14 Raad en het wezen zijn Mijne; Ik ben het Verstand, Mijne is de Sterkte.
[belong] to Me counsel and sound wisdom I [am] understanding [belongs] to me strength.
15 Door Mij regeren de koningen, en de vorsten stellen gerechtigheid.
By me kings they reign and rulers they enact righteousness.
16 Door Mij heersen de heersers, en de prinsen, al de rechters der aarde.
By me princes they rule and noble [people] all judges of (righteousness. *L(H)*)
17 Ik heb lief, die Mij liefhebben; en die Mij vroeg zoeken, zullen Mij vinden.
I ([those who] love me *Q(K)*) I love and [those who] earnestly seek me they find me.
18 Rijkdom en eer is bij Mij, duurachtig goed en gerechtigheid.
Wealth and honor [are] with me wealth enduring and righteousness.
19 Mijn vrucht is beter dan uitgegraven goud, en dan dicht goud; en Mijn inkomen dan uitgelezen zilver.
[is] good Fruit my more than gold and more than pure gold and gain my more than silver chosen.
20 Ik doe wandelen op den weg der gerechtigheid, in het midden van de paden des rechts;
In [the] path of righteousness I walk in [the] midst of [the] pathways of justice.
21 Opdat Ik Mijn liefhebbers doe beerven dat bestendig is, en Ik zal hun schatkameren vervullen.
To give as an inheritance [those who] love me - substance and treasuries their I fill.
22 De HEERE bezat Mij in het beginsel Zijns wegs, voor Zijn werken, van toen aan.
Yahweh he created me [the] beginning of way his [the] beginning of works his from then.
23 Ik ben van eeuwigheid af gezalfd geweest; van den aanvang, van de oudheden der aarde aan.
From long ago I was installed from [the] beginning from [the] beginnings of [the] earth.

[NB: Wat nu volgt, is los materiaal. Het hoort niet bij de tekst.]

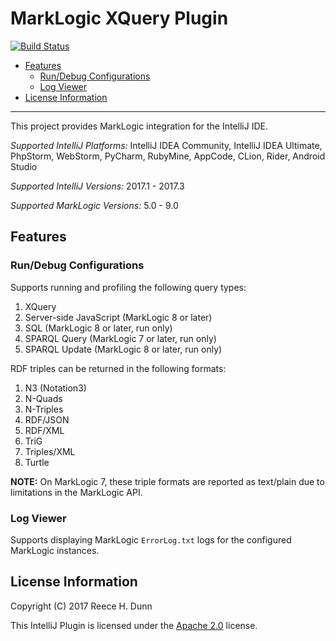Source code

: # MarkLogic XQuery Plugin

[![Build Status](https://travis-ci.org/rhdunn/marklogic-intellij-plugin.svg)](https://travis-ci.org/rhdunn/marklogic-intellij-plugin)

- [Features](#features)
  - [Run/Debug Configurations](#run-debug-configurations)
  - [Log Viewer](#log-viewer)
- [License Information](#license-information)

----------

This project provides MarkLogic integration for the IntelliJ IDE.

_Supported IntelliJ Platforms:_ IntelliJ IDEA Community, IntelliJ IDEA Ultimate,
PhpStorm, WebStorm, PyCharm, RubyMine, AppCode, CLion, Rider, Android Studio

_Supported IntelliJ Versions:_ 2017.1 - 2017.3

_Supported MarkLogic Versions:_ 5.0 - 9.0

## Features

### Run/Debug Configurations

Supports running and profiling the following query types:
1. XQuery
1. Server-side JavaScript (MarkLogic 8 or later)
1. SQL (MarkLogic 8 or later, run only)
1. SPARQL Query (MarkLogic 7 or later, run only)
1. SPARQL Update (MarkLogic 8 or later, run only)

RDF triples can be returned in the following formats:
1. N3 (Notation3)
1. N-Quads
1. N-Triples
1. RDF/JSON
1. RDF/XML
1. TriG
1. Triples/XML
1. Turtle

__NOTE:__ On MarkLogic 7, these triple formats are reported as text/plain
due to limitations in the MarkLogic API.

### Log Viewer

Supports displaying MarkLogic `ErrorLog.txt` logs for the configured MarkLogic
instances.

## License Information

Copyright (C) 2017 Reece H. Dunn

This IntelliJ Plugin is licensed under the [Apache 2.0](LICENSE)
license.
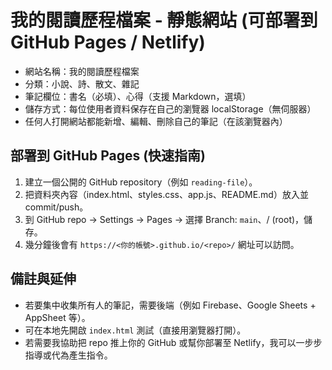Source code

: # 我的閱讀歷程檔案 - 靜態網站 (可部署到 GitHub Pages / Netlify)
- 網站名稱：我的閱讀歷程檔案
- 分類：小說、詩、散文、雜記
- 筆記欄位：書名（必填）、心得（支援 Markdown，選填）
- 儲存方式：每位使用者資料保存在自己的瀏覽器 localStorage（無伺服器）
- 任何人打開網站都能新增、編輯、刪除自己的筆記（在該瀏覽器內）

## 部署到 GitHub Pages (快速指南)
1. 建立一個公開的 GitHub repository（例如 `reading-file`）。
2. 把資料夾內容（index.html、styles.css、app.js、README.md）放入並 commit/push。
3. 到 GitHub repo → Settings → Pages → 選擇 Branch: `main`、/ (root)，儲存。
4. 幾分鐘後會有 `https://<你的帳號>.github.io/<repo>/` 網址可以訪問。

## 備註與延伸
- 若要集中收集所有人的筆記，需要後端（例如 Firebase、Google Sheets + AppSheet 等）。
- 可在本地先開啟 `index.html` 測試（直接用瀏覽器打開）。
- 若需要我協助把 repo 推上你的 GitHub 或幫你部署至 Netlify，我可以一步步指導或代為產生指令。
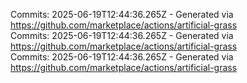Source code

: Commits: 2025-06-19T12:44:36.265Z - Generated via https://github.com/marketplace/actions/artificial-grass
<br>
Commits: 2025-06-19T12:44:36.265Z - Generated via https://github.com/marketplace/actions/artificial-grass
<br>
Commits: 2025-06-19T12:44:36.265Z - Generated via https://github.com/marketplace/actions/artificial-grass
<br>
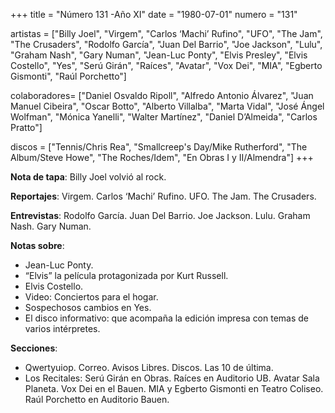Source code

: +++
title = "Número 131 -Año XI"
date = "1980-07-01"
numero = "131"

artistas = ["Billy Joel", "Virgem", "Carlos ‘Machi’ Rufino", "UFO", "The Jam", "The Crusaders", "Rodolfo García", "Juan Del Barrio", "Joe Jackson", "Lulu", "Graham Nash", "Gary Numan", "Jean-Luc Ponty", "Elvis Presley", "Elvis Costello", "Yes", "Serú Girán", "Raíces", "Avatar", "Vox Dei", "MIA", "Egberto Gismonti", "Raúl Porchetto"]

colaboradores= ["Daniel Osvaldo Ripoll", "Alfredo Antonio Álvarez", "Juan Manuel Cibeira", "Oscar Botto", "Alberto Villalba", "Marta Vidal", "José Ángel Wolfman", "Mónica Yanelli", "Walter Martínez", "Daniel D’Almeida", "Carlos Pratto"]

discos = ["Tennis/Chris Rea", "Smallcreep's Day/Mike Rutherford", "The Album/Steve Howe", "The Roches/Idem", "En Obras I y II/Almendra"]
+++

**Nota de tapa**: Billy Joel volvió al rock.
 
**Reportajes**: Virgem. Carlos ‘Machi’ Rufino. UFO. The Jam. The Crusaders.

**Entrevistas**: Rodolfo García. Juan Del Barrio. Joe Jackson. Lulu. Graham Nash. Gary Numan.

**Notas sobre**:

- Jean-Luc Ponty.
- “Elvis” la película protagonizada por Kurt Russell.
- Elvis Costello.
- Video: Conciertos para el hogar.
- Sospechosos cambios en Yes.
- El disco informativo: que acompaña la edición impresa con temas de varios intérpretes.

**Secciones**:

- Qwertyuiop. Correo. Avisos Libres. Discos. Las 10 de última.
- Los Recitales: Serú Girán en Obras. Raíces en Auditorio UB. Avatar Sala Planeta. Vox Dei en el Bauen. MIA y Egberto Gismonti en Teatro Coliseo. Raúl Porchetto en Auditorio Bauen.
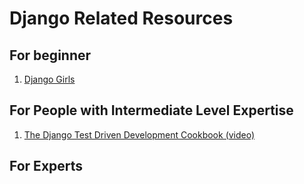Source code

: # Django Related Resources

## For beginner
1. [Django Girls](https://tutorial.djangogirls.org/en/)

## For People with Intermediate Level Expertise
1. [The Django Test Driven Development Cookbook (video)](https://youtu.be/41ek3VNx_6Q)

## For Experts
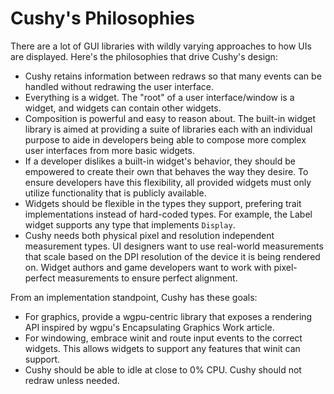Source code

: # Cushy's Philosophies

There are a lot of GUI libraries with wildly varying approaches to how UIs are
displayed. Here's the philosophies that drive Cushy's design:

- Cushy retains information between redraws so that many events can be handled
  without redrawing the user interface.
- Everything is a widget. The "root" of a user interface/window is a widget, and
  widgets can contain other widgets.
- Composition is powerful and easy to reason about. The built-in widget library
  is aimed at providing a suite of libraries each with an individual purpose to
  aide in developers being able to compose more complex user interfaces from
  more basic widgets.
- If a developer dislikes a built-in widget's behavior, they should be empowered
  to create their own that behaves the way they desire. To ensure developers
  have this flexibility, all provided widgets must only utilize functionality
  that is publicly available.
- Widgets should be flexible in the types they support, prefering trait
  implementations instead of hard-coded types. For example, the Label widget
  supports any type that implements `Display`.
- Cushy needs both physical pixel and resolution independent measurement types.
  UI designers want to use real-world measurements that scale based on the DPI
  resolution of the device it is being rendered on. Widget authors and game
  developers want to work with pixel-perfect measurements to ensure perfect
  alignment.

From an implementation standpoint, Cushy has these goals:

- For graphics, provide a wgpu-centric library that exposes a rendering API
  inspired by wgpu's Encapsulating Graphics Work article.
- For windowing, embrace winit and route input events to the correct widgets.
  This allows widgets to support any features that winit can support.
- Cushy should be able to idle at close to 0% CPU. Cushy should not redraw
  unless needed.
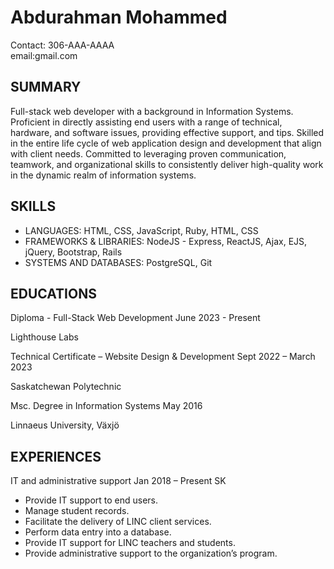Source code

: # Abdurahman Mohammed
Contact: 306-AAA-AAAA                   
email:gmail.com

## SUMMARY

Full-stack web developer with a background in Information Systems. Proficient in directly assisting end users with a range of technical, hardware, and software issues, providing effective support, and tips. Skilled in the entire life cycle of web application design and development that align with client needs. Committed to leveraging proven communication, teamwork, and organizational skills to consistently deliver high-quality work in the dynamic realm of information systems.

## SKILLS

- LANGUAGES: HTML, CSS, JavaScript, Ruby, HTML, CSS
- FRAMEWORKS & LIBRARIES: NodeJS - Express, ReactJS, Ajax, EJS, jQuery, Bootstrap, Rails
- SYSTEMS AND DATABASES: PostgreSQL, Git

## EDUCATIONS

Diploma - Full-Stack Web Development			June 2023 - Present

Lighthouse Labs	

Technical Certificate – Website Design & Development   Sept 2022 – March 2023

Saskatchewan Polytechnic

Msc. Degree in Information Systems 				May 2016

Linnaeus University, Växjö

## EXPERIENCES

IT and administrative support
Jan 2018 – Present
SK
- Provide IT support to end users.
-	Manage student records.
-	Facilitate the delivery of LINC client services.
-	Perform data entry into a database.
-	Provide IT support for LINC teachers and students.
-	Provide administrative support to the organization’s program.





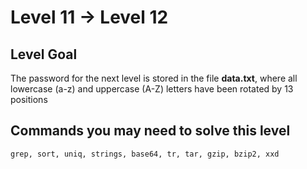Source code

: # Level 11 -> Level 12

## Level Goal

The password for the next level is stored in the file **data.txt**, where all lowercase (a-z) and uppercase (A-Z) letters have been rotated by 13 positions

## Commands you may need to solve this level

`grep, sort, uniq, strings, base64, tr, tar, gzip, bzip2, xxd`
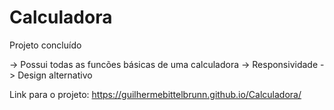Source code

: # Calculadora
Projeto concluído

-> Possui todas as funcões básicas de uma calculadora
-> Responsividade
-> Design alternativo 

Link para o projeto:
https://guilhermebittelbrunn.github.io/Calculadora/
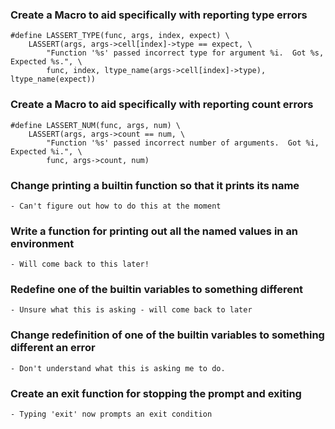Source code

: ### Create a Macro to aid specifically with reporting type errors
	#define LASSERT_TYPE(func, args, index, expect) \
		LASSERT(args, args->cell[index]->type == expect, \
			"Function '%s' passed incorrect type for argument %i.  Got %s, Expected %s.", \
			func, index, ltype_name(args->cell[index]->type), ltype_name(expect))
	

### Create a Macro to aid specifically with reporting count errors
	#define LASSERT_NUM(func, args, num) \
		LASSERT(args, args->count == num, \
			"Function '%s' passed incorrect number of arguments.  Got %i, Expected %i.", \
			func, args->count, num)

### Change printing a builtin function so that it prints its name
	- Can't figure out how to do this at the moment

### Write a function for printing out all the named values in an environment
	- Will come back to this later!

### Redefine one of the builtin variables to something different
	- Unsure what this is asking - will come back to later

### Change redefinition of one of the builtin variables to something different an error
	- Don't understand what this is asking me to do.

### Create an exit function for stopping the prompt and exiting
	- Typing 'exit' now prompts an exit condition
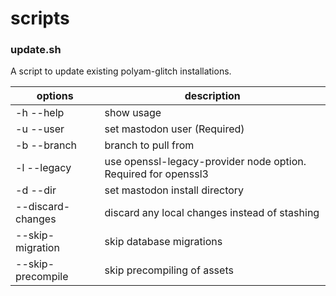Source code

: # scripts

### update.sh
A script to update existing polyam-glitch installations.

| options | description |
| ------- | ----------- |
| -h --help | show usage |
| -u --user | set mastodon user (Required) |
| -b --branch | branch to pull from |
| -l --legacy | use openssl-legacy-provider node option. Required for openssl3 |
| -d --dir | set mastodon install directory |
| --discard-changes | discard any local changes instead of stashing |
| --skip-migration | skip database migrations |
| --skip-precompile | skip precompiling of assets |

24 Ik was geboren, als de afgronden nog niet waren, als nog geen fonteinen waren, zwaar van water;
When there not [were] [the] deeps I was brought forth when there not [were] springs abounding of water.
25 Aleer de bergen ingevest waren, voor de heuvelen was Ik geboren.
Before mountains they were planted before [the] hills I was brought forth.
26 Hij had de aarde nog niet gemaakt, noch de velden, noch de aanvang van de stofjes der wereld.
Until not he had made [the] earth and [the] open places and [the] first of [the] dusts of [the] world.
27 Toen Hij de hemelen bereidde, was Ik daar; toen Hij een cirkel over het vlakke des afgronds beschreef;
When established he [the] heavens [was] there I when marked out he a circle on [the] surface of [the] deep.
28 Toen Hij de opperwolken van boven vestigde; toen Hij de fonteinen des afgronds vastmaakte;
When made firm he [the] clouds above when became strong [the] springs of [the] deep.
29 Toen Hij der zee haar perk zette, opdat de wateren Zijn bevel niet zouden overtreden; toen Hij de grondvesten der aarde stelde;
When set he for the sea - limit its and [the] waters not they will transgress mouth his when marked out he [the] foundations of [the] earth.
30 Toen was Ik een voedsterling bij Hem, en Ik was dagelijks Zijn vermakingen, te aller tijd voor Zijn aangezicht spelende;
And I was beside him an artisan and I was delight day - day playing before him at every time.
31 Spelende in de wereld Zijns aardrijks, en Mijn vermakingen zijn met de mensenkinderen.
Playing in [the] world of earth his and delight my [were] with [the] children of humankind.
32 Nu dan, kinderen! hoort naar Mij; want welgelukzalig zijn zij, die Mijn wegen bewaren.
And therefore O children listen to me and how blessed! [are those who] ways my they observe.
33 Hoort de tucht, en wordt wijs, en verwerpt die niet.
Listen to correction and act wisely and may not you neglect [it].
34 Welgelukzalig is de mens, die naar Mij hoort, dagelijks wakende aan Mijn poorten, waarnemende de posten Mijner deuren.
How blessed! [is] a person [who] listens to me by keeping watch at doors my day - day by watching [the] doorposts of doorways my.
35 Want die Mij vindt, vindt het leven, en trekt een welgevallen van den HEERE.
For [one who] finds me (he finds *Q(K)*) life and he obtained favor from Yahweh.
36 Maar die tegen Mij zondigt, doet zijn ziel geweld aan; allen, die Mij haten, hebben den dood lief.
And [one who] misses me [is] doing wrong to self his all [those who] hate me they love death.